# [SOURCE DOCUMENT]
As for the art, like I said, I personally enjoy game-designer-created art, and I would cut this game some slack on the art 'cause it's your own, but there are definitely a lot of people out in the world doing "better" anime-style art.  (I put scare quotes around "better" because it should not be taken literally -- by "better" I mean art that looks more like existing professionally produced art from Japan. Art that is "better" in that sense is not necessarily "better" in all senses.)

Anyway, like I said, there are a ton of people doing outrageously good manga art, if you choose to go that route -- browse around Elfwood or DeviantArt and you'll find tons of really talented folk.

But staying with your own art -- the things that strike me as capable of some quick improvement would be -- the foreground hand on the front cover girl, I would suggest either looking hard at your own hand in the mirror to get the gist, or else have someone hand-model for you, or maybe even just find some existing manga that you like that uses a hand in a similar position -- who'll complain about ripping off a hand? :)

# [SUPPLIED DATA]
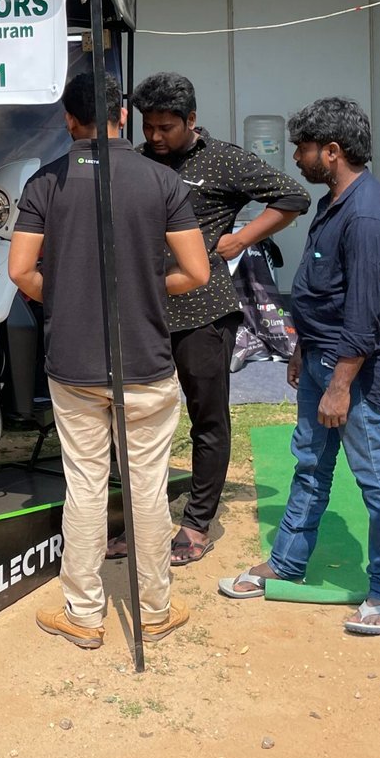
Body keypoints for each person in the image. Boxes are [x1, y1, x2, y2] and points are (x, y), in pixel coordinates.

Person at [9, 71, 210, 650]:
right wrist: (145, 289)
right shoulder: (162, 180)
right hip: (145, 361)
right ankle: (156, 609)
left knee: (86, 486)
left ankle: (83, 613)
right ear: (123, 114)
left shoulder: (45, 183)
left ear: (69, 120)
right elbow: (197, 272)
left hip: (73, 365)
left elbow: (20, 270)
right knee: (147, 488)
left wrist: (65, 296)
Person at [217, 97, 380, 634]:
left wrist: (340, 385)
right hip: (321, 359)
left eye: (302, 149)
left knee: (376, 481)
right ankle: (287, 563)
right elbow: (320, 290)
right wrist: (302, 351)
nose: (296, 159)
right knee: (310, 464)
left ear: (332, 151)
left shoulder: (367, 215)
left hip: (354, 370)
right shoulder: (333, 202)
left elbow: (365, 313)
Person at [118, 72, 309, 565]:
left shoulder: (222, 160)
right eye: (148, 126)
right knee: (139, 420)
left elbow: (293, 196)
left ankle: (196, 522)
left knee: (207, 418)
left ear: (191, 120)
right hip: (144, 312)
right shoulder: (137, 161)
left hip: (204, 313)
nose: (155, 136)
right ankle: (141, 520)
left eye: (165, 127)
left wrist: (242, 238)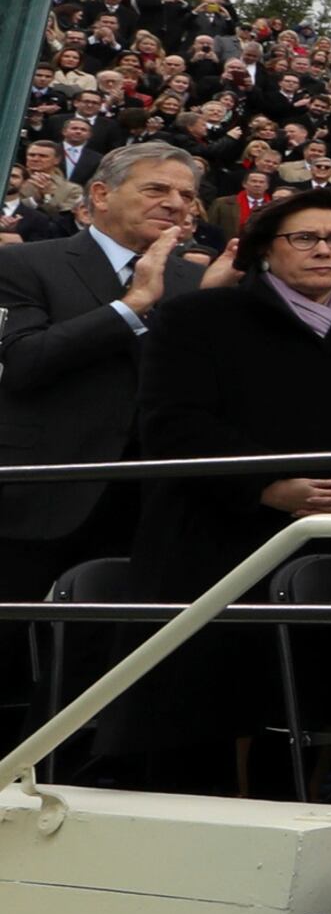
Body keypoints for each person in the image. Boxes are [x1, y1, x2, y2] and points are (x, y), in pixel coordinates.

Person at [113, 185, 331, 793]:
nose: (323, 250)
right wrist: (268, 487)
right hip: (216, 542)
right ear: (265, 249)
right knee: (204, 721)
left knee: (315, 719)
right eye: (304, 237)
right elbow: (175, 425)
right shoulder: (199, 317)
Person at [1, 143, 215, 742]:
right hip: (35, 502)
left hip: (150, 507)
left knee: (101, 675)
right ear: (99, 194)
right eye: (157, 190)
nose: (175, 204)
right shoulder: (25, 265)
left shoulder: (197, 283)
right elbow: (20, 363)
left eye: (186, 195)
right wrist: (132, 305)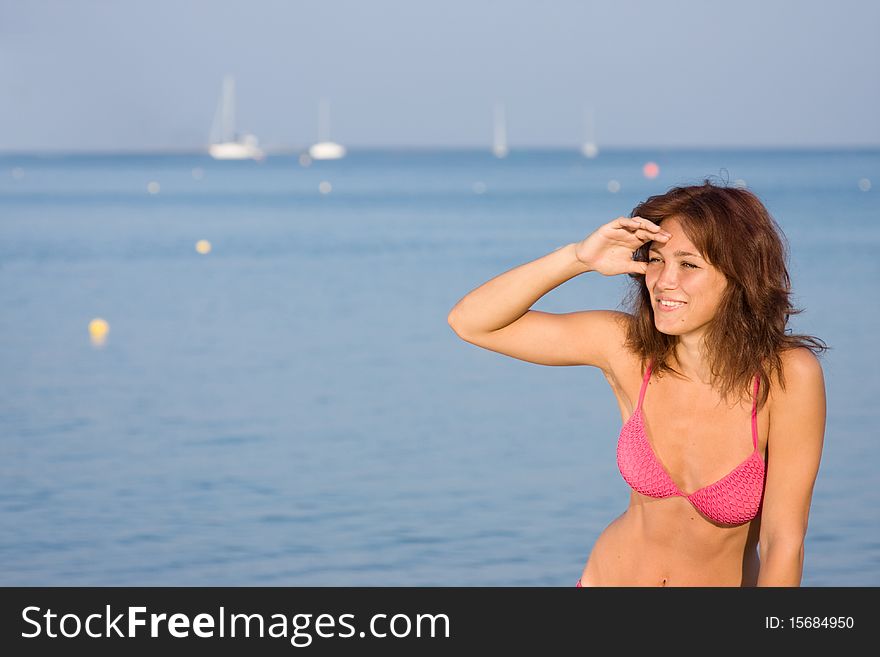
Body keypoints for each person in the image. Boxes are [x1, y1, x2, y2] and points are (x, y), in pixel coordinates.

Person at [447, 180, 828, 587]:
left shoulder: (786, 375)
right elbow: (471, 322)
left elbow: (782, 543)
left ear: (739, 276)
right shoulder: (629, 350)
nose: (664, 281)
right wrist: (578, 258)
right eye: (657, 260)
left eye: (689, 264)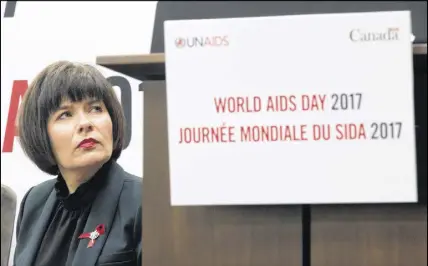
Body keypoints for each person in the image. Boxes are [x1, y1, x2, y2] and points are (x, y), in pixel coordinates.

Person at [13, 61, 142, 266]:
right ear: (40, 134)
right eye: (65, 114)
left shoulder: (144, 201)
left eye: (95, 108)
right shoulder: (34, 202)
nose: (85, 123)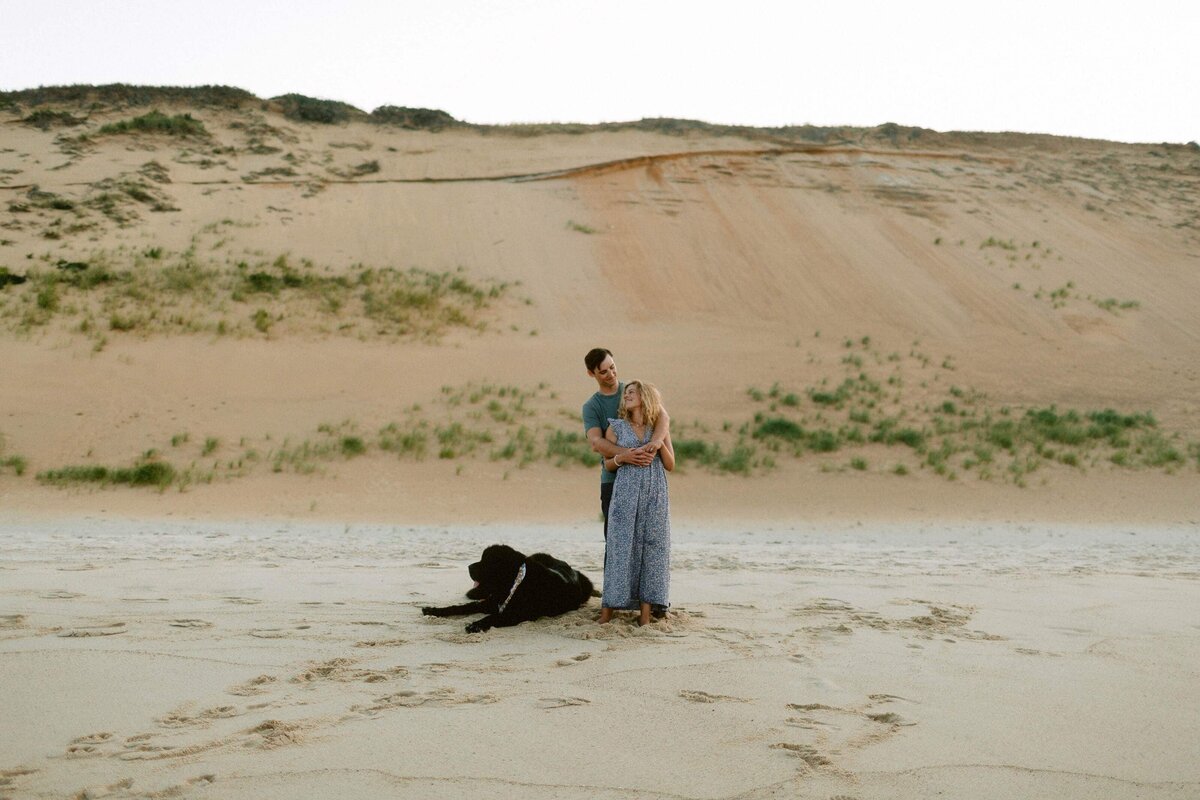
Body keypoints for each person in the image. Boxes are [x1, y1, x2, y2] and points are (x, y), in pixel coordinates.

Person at [598, 380, 674, 626]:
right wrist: (623, 457)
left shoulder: (658, 429)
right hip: (626, 493)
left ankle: (645, 616)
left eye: (633, 392)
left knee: (653, 550)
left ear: (645, 396)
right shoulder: (617, 427)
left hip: (655, 493)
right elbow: (607, 463)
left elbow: (671, 464)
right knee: (620, 548)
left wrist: (658, 443)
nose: (627, 396)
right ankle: (607, 612)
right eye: (626, 393)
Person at [581, 349, 669, 539]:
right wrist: (627, 454)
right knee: (615, 543)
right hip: (613, 481)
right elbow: (596, 442)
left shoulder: (632, 390)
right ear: (591, 374)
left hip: (646, 482)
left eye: (612, 367)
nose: (611, 374)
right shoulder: (591, 406)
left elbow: (663, 416)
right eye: (603, 372)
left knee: (645, 542)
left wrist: (657, 441)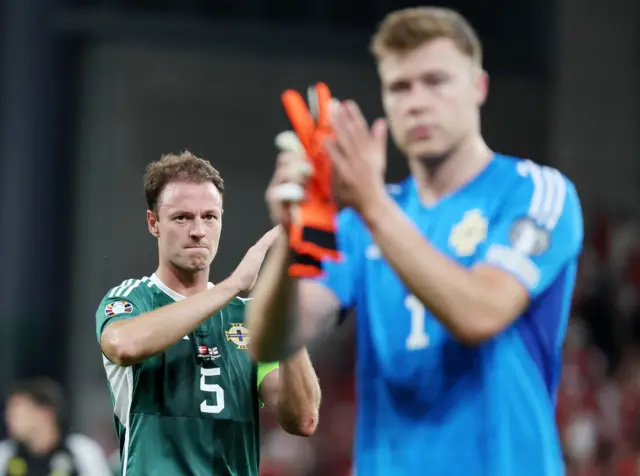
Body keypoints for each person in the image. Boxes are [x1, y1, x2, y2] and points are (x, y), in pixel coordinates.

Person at [246, 6, 583, 476]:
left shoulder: (535, 192)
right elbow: (269, 341)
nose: (416, 102)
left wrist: (371, 205)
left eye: (436, 81)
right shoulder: (361, 220)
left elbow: (479, 312)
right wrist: (294, 233)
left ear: (478, 87)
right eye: (400, 87)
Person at [96, 152, 321, 475]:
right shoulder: (132, 299)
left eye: (209, 217)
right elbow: (123, 345)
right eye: (182, 217)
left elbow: (302, 419)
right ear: (153, 223)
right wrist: (232, 286)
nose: (198, 230)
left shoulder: (250, 317)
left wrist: (286, 296)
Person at [0, 377, 112, 476]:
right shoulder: (5, 455)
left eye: (17, 412)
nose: (8, 418)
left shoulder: (82, 452)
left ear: (45, 413)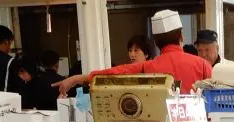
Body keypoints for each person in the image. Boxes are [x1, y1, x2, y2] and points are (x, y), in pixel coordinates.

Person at [54, 10, 211, 95]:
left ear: (156, 42)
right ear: (181, 36)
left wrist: (75, 78)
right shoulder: (203, 65)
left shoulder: (147, 67)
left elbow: (112, 74)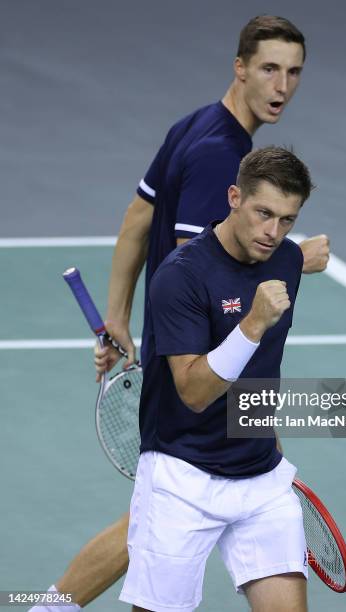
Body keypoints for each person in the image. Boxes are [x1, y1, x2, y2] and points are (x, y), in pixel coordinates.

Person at [30, 15, 328, 612]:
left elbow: (136, 220)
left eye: (294, 72)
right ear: (239, 67)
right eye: (269, 68)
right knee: (157, 512)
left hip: (189, 355)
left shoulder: (195, 125)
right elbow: (202, 268)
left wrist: (118, 317)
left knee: (142, 519)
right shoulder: (227, 159)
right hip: (200, 370)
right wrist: (292, 259)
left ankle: (45, 607)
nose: (283, 86)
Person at [121, 146, 313, 611]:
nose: (273, 232)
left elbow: (264, 368)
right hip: (182, 479)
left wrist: (269, 439)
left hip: (259, 478)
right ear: (233, 197)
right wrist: (251, 324)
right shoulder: (180, 277)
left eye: (287, 220)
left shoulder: (286, 261)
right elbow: (193, 391)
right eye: (263, 213)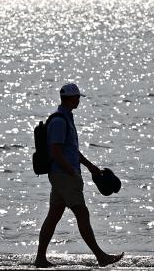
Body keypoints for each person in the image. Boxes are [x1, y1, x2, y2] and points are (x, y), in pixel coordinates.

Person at [34, 83, 123, 268]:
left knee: (53, 216)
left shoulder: (66, 118)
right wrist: (71, 171)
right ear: (71, 99)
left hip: (61, 175)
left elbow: (71, 150)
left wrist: (90, 166)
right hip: (64, 176)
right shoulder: (60, 121)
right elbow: (56, 151)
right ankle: (101, 257)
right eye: (78, 97)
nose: (79, 100)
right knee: (82, 212)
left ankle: (40, 259)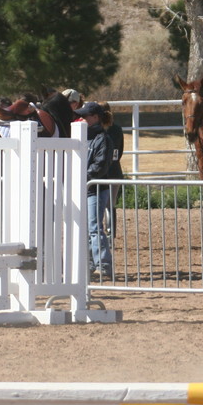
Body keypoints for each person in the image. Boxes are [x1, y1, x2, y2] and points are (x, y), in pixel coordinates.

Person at [74, 101, 115, 280]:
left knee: (94, 227)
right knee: (88, 228)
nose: (82, 118)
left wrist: (81, 177)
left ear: (95, 118)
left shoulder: (103, 139)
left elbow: (100, 166)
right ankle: (92, 264)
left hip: (96, 188)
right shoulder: (86, 138)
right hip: (87, 187)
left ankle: (103, 265)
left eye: (86, 116)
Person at [101, 102, 125, 237]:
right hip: (115, 170)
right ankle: (111, 233)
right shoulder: (117, 129)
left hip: (101, 173)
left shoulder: (97, 130)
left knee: (99, 204)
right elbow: (120, 151)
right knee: (111, 205)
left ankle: (101, 233)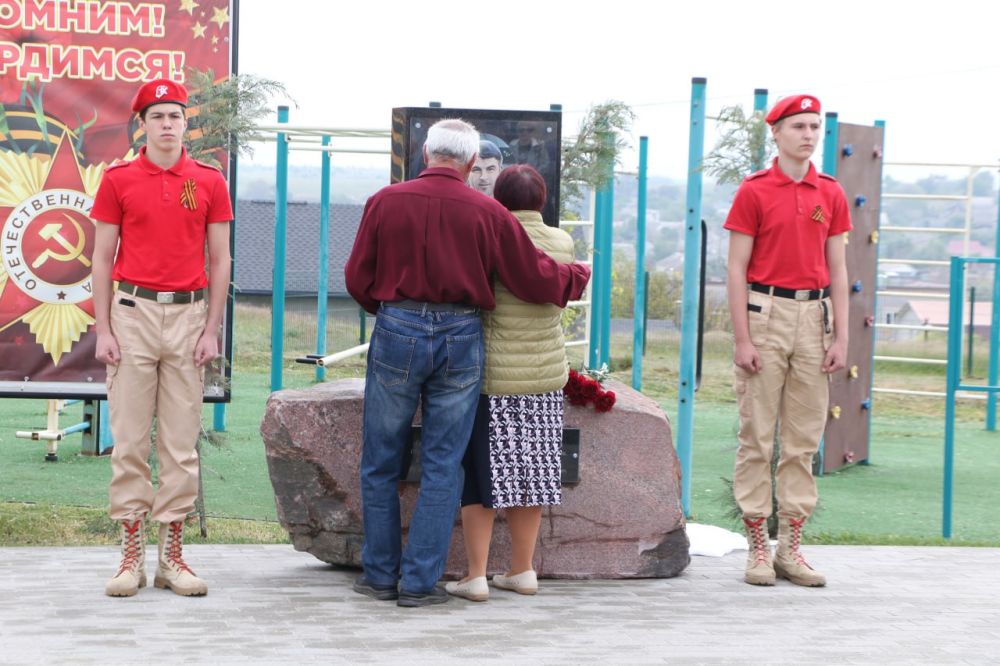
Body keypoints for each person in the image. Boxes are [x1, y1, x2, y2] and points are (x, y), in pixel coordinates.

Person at [344, 119, 590, 608]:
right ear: (472, 162)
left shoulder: (384, 202)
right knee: (444, 461)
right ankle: (418, 584)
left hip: (397, 327)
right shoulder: (487, 212)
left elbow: (357, 277)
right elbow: (532, 276)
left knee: (380, 459)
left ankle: (379, 575)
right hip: (461, 335)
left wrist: (392, 312)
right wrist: (575, 275)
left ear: (426, 154)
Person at [91, 79, 233, 598]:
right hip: (131, 313)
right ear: (142, 125)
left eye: (175, 115)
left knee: (179, 443)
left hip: (189, 317)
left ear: (185, 123)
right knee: (129, 439)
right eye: (158, 117)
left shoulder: (208, 180)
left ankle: (172, 557)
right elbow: (101, 257)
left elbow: (220, 259)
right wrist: (104, 327)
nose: (168, 124)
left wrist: (212, 328)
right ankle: (131, 557)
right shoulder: (119, 179)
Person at [724, 94, 850, 588]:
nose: (809, 133)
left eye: (815, 125)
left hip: (815, 316)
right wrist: (741, 337)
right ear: (775, 132)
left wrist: (841, 334)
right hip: (765, 312)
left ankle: (790, 548)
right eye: (798, 125)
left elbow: (840, 268)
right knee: (757, 435)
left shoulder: (831, 192)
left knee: (802, 439)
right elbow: (735, 268)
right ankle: (758, 546)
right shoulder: (755, 190)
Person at [445, 165, 572, 603]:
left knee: (481, 476)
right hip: (544, 379)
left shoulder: (490, 235)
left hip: (493, 378)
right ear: (541, 199)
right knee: (531, 475)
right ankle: (523, 570)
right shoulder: (562, 241)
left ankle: (476, 575)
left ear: (498, 197)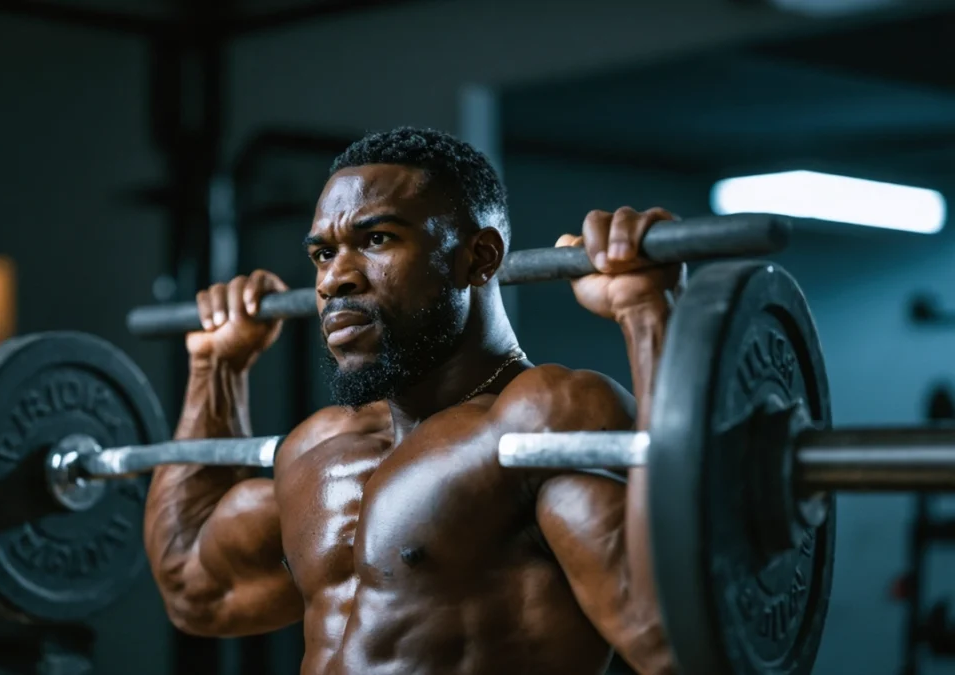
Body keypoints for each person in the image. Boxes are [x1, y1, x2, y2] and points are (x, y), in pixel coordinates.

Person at [143, 127, 685, 675]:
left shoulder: (544, 420)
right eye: (324, 253)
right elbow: (195, 591)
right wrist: (216, 367)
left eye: (376, 239)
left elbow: (668, 637)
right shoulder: (321, 446)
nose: (335, 279)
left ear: (479, 258)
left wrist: (647, 312)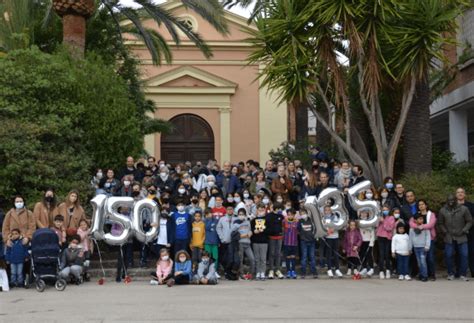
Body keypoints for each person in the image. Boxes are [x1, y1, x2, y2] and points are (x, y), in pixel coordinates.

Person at [438, 194, 472, 281]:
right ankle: (450, 273)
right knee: (448, 255)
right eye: (449, 201)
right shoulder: (442, 210)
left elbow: (469, 221)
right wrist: (445, 231)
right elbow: (440, 223)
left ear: (456, 200)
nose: (451, 202)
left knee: (464, 255)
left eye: (452, 201)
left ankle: (463, 274)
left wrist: (464, 230)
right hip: (449, 236)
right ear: (446, 201)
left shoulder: (464, 209)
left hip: (462, 236)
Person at [409, 200, 437, 280]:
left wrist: (421, 226)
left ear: (426, 205)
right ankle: (423, 274)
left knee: (430, 258)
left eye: (422, 204)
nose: (421, 206)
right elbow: (411, 223)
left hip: (430, 238)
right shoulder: (416, 214)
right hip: (419, 241)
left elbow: (431, 225)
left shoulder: (431, 214)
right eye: (419, 205)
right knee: (421, 260)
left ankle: (432, 274)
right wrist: (417, 227)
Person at [455, 188, 474, 278]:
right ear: (456, 195)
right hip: (456, 234)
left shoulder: (471, 206)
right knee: (458, 253)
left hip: (470, 233)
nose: (460, 194)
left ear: (465, 194)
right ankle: (459, 272)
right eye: (458, 192)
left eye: (462, 192)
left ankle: (473, 271)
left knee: (471, 253)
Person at [232, 208, 255, 280]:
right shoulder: (235, 223)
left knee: (252, 259)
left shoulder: (248, 222)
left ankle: (251, 274)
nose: (241, 215)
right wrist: (243, 235)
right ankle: (241, 275)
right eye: (240, 214)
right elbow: (234, 234)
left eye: (242, 214)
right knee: (240, 260)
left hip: (248, 243)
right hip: (240, 243)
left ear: (245, 215)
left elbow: (250, 230)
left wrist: (251, 233)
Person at [322, 205, 343, 278]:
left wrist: (333, 229)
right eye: (326, 210)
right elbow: (323, 228)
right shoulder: (323, 218)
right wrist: (326, 232)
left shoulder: (335, 217)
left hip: (335, 237)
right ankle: (329, 269)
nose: (327, 211)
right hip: (328, 238)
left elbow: (338, 225)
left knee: (336, 253)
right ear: (324, 211)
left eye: (328, 210)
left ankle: (337, 269)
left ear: (331, 210)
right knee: (329, 254)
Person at [376, 205, 395, 279]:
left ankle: (387, 270)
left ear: (389, 210)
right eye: (383, 210)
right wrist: (378, 221)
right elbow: (376, 226)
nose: (385, 211)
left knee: (387, 255)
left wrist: (383, 221)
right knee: (381, 255)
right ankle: (381, 271)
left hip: (387, 238)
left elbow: (389, 228)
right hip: (380, 237)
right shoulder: (379, 217)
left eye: (386, 210)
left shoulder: (391, 218)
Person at [409, 214, 431, 282]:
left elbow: (428, 237)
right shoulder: (412, 229)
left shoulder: (425, 228)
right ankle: (421, 275)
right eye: (419, 219)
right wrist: (410, 248)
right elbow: (410, 239)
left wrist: (427, 246)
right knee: (419, 263)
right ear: (415, 220)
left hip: (423, 248)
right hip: (416, 247)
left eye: (422, 219)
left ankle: (425, 276)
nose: (421, 220)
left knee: (423, 262)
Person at [266, 203, 285, 279]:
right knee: (272, 253)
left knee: (278, 253)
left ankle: (277, 270)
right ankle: (271, 270)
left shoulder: (281, 216)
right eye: (278, 208)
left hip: (279, 237)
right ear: (275, 208)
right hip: (271, 237)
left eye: (280, 209)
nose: (280, 210)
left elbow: (283, 225)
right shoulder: (269, 216)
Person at [298, 208, 318, 279]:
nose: (303, 215)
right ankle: (303, 272)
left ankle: (314, 272)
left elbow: (315, 229)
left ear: (306, 213)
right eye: (301, 214)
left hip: (311, 241)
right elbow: (298, 230)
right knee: (304, 257)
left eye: (304, 213)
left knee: (312, 257)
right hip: (303, 241)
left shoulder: (311, 220)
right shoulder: (300, 221)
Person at [251, 203, 269, 281]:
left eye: (262, 210)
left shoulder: (267, 219)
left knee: (263, 259)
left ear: (264, 210)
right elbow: (251, 229)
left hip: (264, 241)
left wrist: (264, 230)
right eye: (259, 210)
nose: (260, 211)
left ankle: (263, 272)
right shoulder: (253, 220)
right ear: (257, 210)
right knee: (257, 258)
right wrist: (254, 231)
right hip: (255, 241)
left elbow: (270, 230)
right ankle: (258, 272)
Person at [216, 203, 235, 275]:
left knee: (231, 258)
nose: (230, 211)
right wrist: (222, 238)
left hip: (232, 242)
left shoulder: (236, 218)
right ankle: (225, 271)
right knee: (224, 258)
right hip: (224, 241)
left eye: (231, 209)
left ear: (233, 210)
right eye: (228, 209)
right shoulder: (222, 219)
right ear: (226, 210)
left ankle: (228, 272)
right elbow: (218, 228)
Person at [283, 209, 299, 279]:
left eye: (291, 214)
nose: (290, 216)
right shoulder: (284, 221)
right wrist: (285, 219)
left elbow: (299, 230)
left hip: (294, 243)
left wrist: (297, 221)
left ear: (294, 215)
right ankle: (288, 271)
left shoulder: (297, 222)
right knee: (287, 258)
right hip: (287, 242)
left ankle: (293, 271)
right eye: (288, 214)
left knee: (293, 258)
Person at [358, 211, 375, 277]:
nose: (363, 214)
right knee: (362, 255)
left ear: (367, 214)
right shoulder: (358, 222)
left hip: (368, 241)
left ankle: (371, 269)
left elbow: (372, 232)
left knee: (369, 255)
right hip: (361, 241)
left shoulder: (370, 221)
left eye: (365, 213)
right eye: (362, 213)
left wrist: (371, 242)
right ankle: (364, 268)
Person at [204, 208, 219, 273]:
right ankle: (207, 270)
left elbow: (218, 231)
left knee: (215, 257)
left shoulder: (216, 220)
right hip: (207, 242)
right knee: (207, 257)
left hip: (215, 242)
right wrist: (209, 219)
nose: (209, 214)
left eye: (210, 213)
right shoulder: (204, 221)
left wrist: (218, 241)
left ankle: (214, 271)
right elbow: (207, 227)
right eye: (207, 214)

# [DIRECTIONS]
(1) Which two websites does the art critique suggest browsing to find talented manga artists?
(2) Repeat the part of the art critique starting with "As for the art, like" and going on through "in all senses.)".
The entries have no connection to the art critique.

# [YOUR RESPONSES]
(1) Elfwood and DeviantArt.

(2)
As for the art, like I said, I personally enjoy game-designer-created art, and I would cut this game some slack on the art 'cause it's your own, but there are definitely a lot of people out in the world doing "better" anime-style art.  (I put scare quotes around "better" because it should not be taken literally -- by "better" I mean art that looks more like existing professionally produced art from Japan. Art that is "better" in that sense is not necessarily "better" in all senses.)